Where and how many images required for good photogrammetry 3D scan

I wrote this answer for one person in RealityCapture forum, but I think this tutorial can be useful for many people.

So, how we should acquire images. Basic rules that work for all modern photogrammetry tools.

First of all, we must remember, that photogrammetry required not silhouette of object but surfaces itself with details (textures).

Now let’s imagine simple chair:
 It have surfaces that points top, sides and bottom.

So we Must Have at least 1 image directed toward to the every surface.

And not less than 2 images in 10–15 degree to first camera.

Central camera will give you perfect texture. Other two with will give clean Depth maps for this Central camera (and later clean Dense Clound) that required for calculation 3D topology.

And this must be for Every surface you want scan! Every surface in ideal condition must have 3 shots.

But if we have surfaces that attached in high degree (90 degree like in example) we need additional images shot for “stitching” Dense Clounds in angles between main camera triplets.
 Like this.

“Final” scheme will looks like this:

So we have 15 camera only for 3 surfaces!

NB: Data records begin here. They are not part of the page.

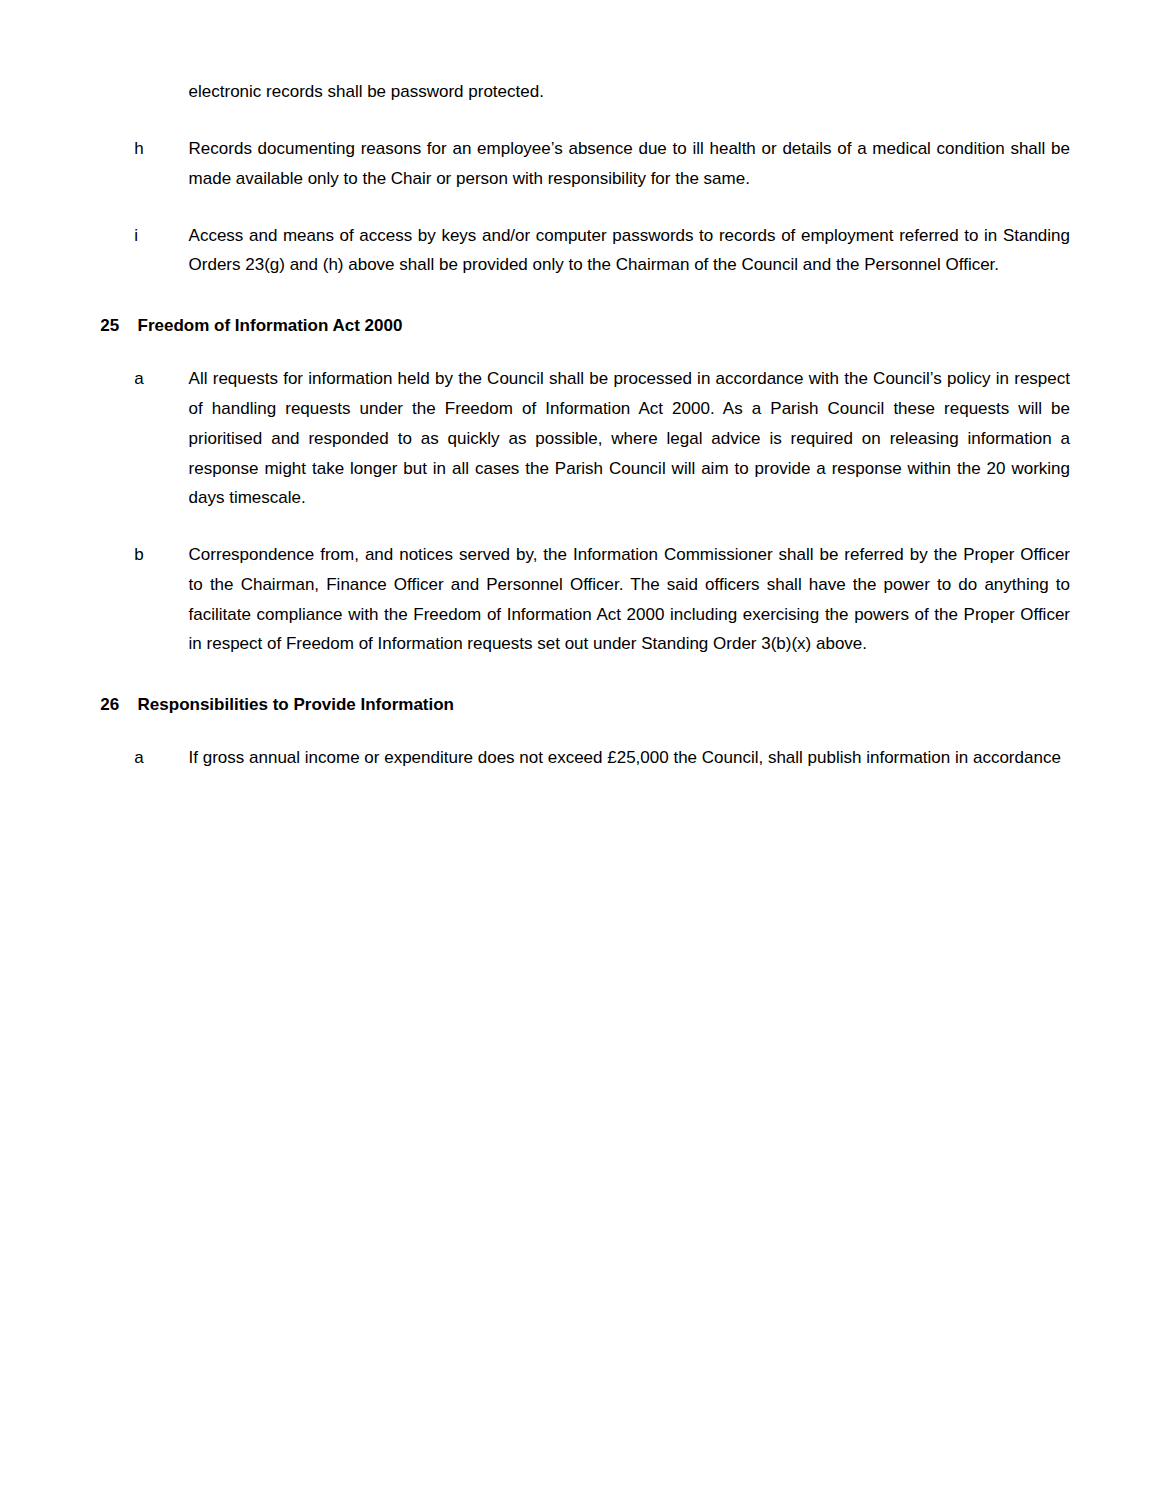electronic records shall be password protected.
h
Records documenting reasons for an employee’s absence due to ill health or details of a medical condition shall be made available only to the Chair or person with responsibility for the same.
i
Access and means of access by keys and/or computer passwords to records of employment referred to in Standing Orders 23(g) and (h) above shall be provided only to the Chairman of the Council and the Personnel Officer.
25 Freedom of Information Act 2000
a
All requests for information held by the Council shall be processed in accordance with the Council’s policy in respect of handling requests under the Freedom of Information Act 2000. As a Parish Council these requests will be prioritised and responded to as quickly as possible, where legal advice is required on releasing information a response might take longer but in all cases the Parish Council will aim to provide a response within the 20 working days timescale.
b
Correspondence from, and notices served by, the Information Commissioner shall be referred by the Proper Officer to the Chairman, Finance Officer and Personnel Officer. The said officers shall have the power to do anything to facilitate compliance with the Freedom of Information Act 2000 including exercising the powers of the Proper Officer in respect of Freedom of Information requests set out under Standing Order 3(b)(x) above.
26 Responsibilities to Provide Information
a
If gross annual income or expenditure does not exceed £25,000 the Council, shall publish information in accordance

Ok, in real world with good camera like Nikon D810 and good lens we can “cheat” and use only 5 camera.
 But for this example with 3 surfaces at 90 degree all, even from D810 result will be not perfect.

So i can’t recommend shoot less than 11 images

or this will be not enough data for clean depth maps->dense clouds-> mesh, textures, and as result final topology will have less details or will have problem in topology (especially if object have weak surfaces).

And now if we see any nice object that we want to scan, we can plan where and how many images we should have for clean topology and textures.

Also we should remember about real camera and lens. Them can have DOF, aberrations, non linear distortions (last two problems common for area near corners and edges of photo). So real, good data from image is about 75–80% (sometime less) in center of image. And all this can required additional images for good 3D reconstruction.

After this post, i receive another question about “about a flat / rock, bumpy/ wall”. And my scheme about camera triplets can confused if we want scan “flat” surfaces.
 And I see that i did not explain how depth maps calculation part of MVS is working.

So i do this on “scanning flat surface” scenario.

We have two camera looking towards to wall. And distance between this 2 camera have about 60–70% overlap.

Light red area where we have “stereo” information and can reconstruct depth.
 As you can see, this is only 60–70% of image we took with 1 camera.
 So we can reconstruct only 70% of depth maps on every camera.

For reconstructing full wall depth we should take images with overlap enough for reconstruct all surface depth data without any gaps.

Here we have central camera and two “side” camera. In camera #1 we can recreate 100% of Depth. In cameras 2 and 3 only 70%.

But don’t forget that in real image due to real sensor, lens distortions, focus etc., we can “trust” only central part of image. And depend on camera, lens, and other conditions this can be only about 50~80% crop.

That’s why any photogrammetry software recommend take photos with 60–80% overlap for good results.